Now I didn’t type in the number, it was done with the chunk `r mean(x)`
.
Many of these options can be set globally, so they are active for the whole document. This is useful so you don’t have to type them in every time. I have the following code chunk at the beginning of all my Rmd files:
library(knitr)
opts_chunk$set(fig.width=6, fig.align = "center",
out.width = "70%", warning=FALSE, message=FALSE)
We have already seen the message and warning options. The other one puts any figure in the middle of the page and sizes it nicely.
If you have to override these defaults just include that in the specific chunk.
To create the output you have to “knit” the document. This is done by clicking on the knit button above. If you click on the arrow you can change the output format.
In order to knit to pdf you have to install a latex interpreter. My suggestion is to use Miktex, but if you already have one installed it might work as well.
There are several advantages / disadvantages to each output format:
I generally use HTML when writing a document, and use pdf only when everything else is done. There is one problem with this, namely that a document might well knit ok to HTML but give an error message when knitting to pdf. Moreover, those error messages are weird! Not even the line numbers are anywhere near right. So it’s not a bad idea to also knit to pdf every now and then.
As far as this class is concerned, we will use HTML exclusively.

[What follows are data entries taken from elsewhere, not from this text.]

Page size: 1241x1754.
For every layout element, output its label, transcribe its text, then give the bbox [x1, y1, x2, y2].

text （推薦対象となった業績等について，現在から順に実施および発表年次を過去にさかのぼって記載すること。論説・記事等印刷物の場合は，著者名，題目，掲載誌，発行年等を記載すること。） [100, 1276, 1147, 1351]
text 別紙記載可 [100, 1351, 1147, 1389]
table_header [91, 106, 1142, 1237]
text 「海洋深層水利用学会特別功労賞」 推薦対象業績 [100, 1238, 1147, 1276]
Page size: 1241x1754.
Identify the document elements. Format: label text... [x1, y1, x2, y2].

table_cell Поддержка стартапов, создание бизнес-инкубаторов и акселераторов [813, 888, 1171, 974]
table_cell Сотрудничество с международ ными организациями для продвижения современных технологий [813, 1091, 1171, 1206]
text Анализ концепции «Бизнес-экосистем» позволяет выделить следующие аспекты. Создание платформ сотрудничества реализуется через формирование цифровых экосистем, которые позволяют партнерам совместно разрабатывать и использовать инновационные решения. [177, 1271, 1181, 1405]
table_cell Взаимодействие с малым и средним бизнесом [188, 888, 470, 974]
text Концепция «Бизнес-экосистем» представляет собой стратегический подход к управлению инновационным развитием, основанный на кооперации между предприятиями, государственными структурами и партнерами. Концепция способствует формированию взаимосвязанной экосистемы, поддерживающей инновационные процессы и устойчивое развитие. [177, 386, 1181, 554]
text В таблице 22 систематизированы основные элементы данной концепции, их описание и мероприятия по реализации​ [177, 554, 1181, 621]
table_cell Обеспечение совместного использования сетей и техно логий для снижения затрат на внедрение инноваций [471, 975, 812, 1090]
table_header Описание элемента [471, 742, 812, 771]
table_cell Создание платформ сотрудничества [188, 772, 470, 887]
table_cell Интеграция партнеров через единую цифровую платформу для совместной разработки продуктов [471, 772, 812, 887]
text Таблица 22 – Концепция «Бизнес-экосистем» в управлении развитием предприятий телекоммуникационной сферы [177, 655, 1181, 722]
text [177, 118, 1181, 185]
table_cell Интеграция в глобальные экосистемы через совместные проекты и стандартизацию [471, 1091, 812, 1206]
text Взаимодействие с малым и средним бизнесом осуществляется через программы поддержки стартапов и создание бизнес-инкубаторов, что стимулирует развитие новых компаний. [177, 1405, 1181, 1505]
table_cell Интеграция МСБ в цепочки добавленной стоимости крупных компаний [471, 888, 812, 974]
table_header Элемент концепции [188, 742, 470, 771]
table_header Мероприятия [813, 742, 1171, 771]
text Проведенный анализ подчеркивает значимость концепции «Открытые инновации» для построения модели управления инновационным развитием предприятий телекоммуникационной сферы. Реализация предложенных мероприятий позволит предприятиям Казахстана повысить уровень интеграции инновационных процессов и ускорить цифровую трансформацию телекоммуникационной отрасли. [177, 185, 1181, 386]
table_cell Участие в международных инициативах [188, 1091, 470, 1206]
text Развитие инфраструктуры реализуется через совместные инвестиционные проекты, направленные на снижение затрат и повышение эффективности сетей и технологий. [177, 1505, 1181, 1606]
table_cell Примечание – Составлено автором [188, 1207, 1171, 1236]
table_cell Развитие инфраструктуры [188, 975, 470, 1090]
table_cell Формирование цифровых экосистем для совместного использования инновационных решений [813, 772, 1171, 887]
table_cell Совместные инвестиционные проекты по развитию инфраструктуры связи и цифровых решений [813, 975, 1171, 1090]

One of the more complicated things to do in R Markdown is tables. For a nice illustration look at
My preference is to generate a data frame and the use the kable.nice function:
Gender <- c("Male", "Male", "Female")
Age <- c(20, 21, 19)
kable.nice(data.frame(Gender, Age))
Gender | Age |
---|---|
Male | 20 |
Male | 21 |
Female | 19 |
probably with the argument echo=FALSE so only the table is visible.
You have not worked with latex (read: latek) before? Here is your chance to learn. It is well worthwhile, latex is the standard document word processor for science. And once you get used to it, it is WAY better and easier than (say) Word.
A nice list of common symbols is found on https://artofproblemsolving.com/wiki/index.php/LaTeX:Symbols.
A LATEX expression always starts and ends with a $ sign. So this line:
The population mean is defined by \(E[X] = \int_{-\infty}^{\infty} xf(x) dx\).
was done with the code
The population mean is defined by $E[X] = \int_{-\infty}^{\infty} xf(x) dx$.
sometimes we want to highlight a piece of math:
The population mean is defined by
\[ E[X] = \int_{-\infty}^{\infty} xf(x) dx \] this is done with two dollar signs:
$$
E[X] = \int_{-\infty}^{\infty} xf(x) dx
$$
say you want the following in your document:
\[ \begin{aligned} &E[X] = \int_{-\infty}^{\infty} xf(x) dx = \\ &\int_{0}^{1} x dx = \frac12 x^2 |_0^1 = \frac12 \end{aligned} \]
for this to display correctly in HTML and PDF you need to use the format
$$
\begin{aligned}
&E[X] = \int_{-\infty}^{\infty} xf(x) dx=\\
&\int_{0}^{1} x dx = \frac12 x^2 |_0^1 = \frac12
\end{aligned}
$$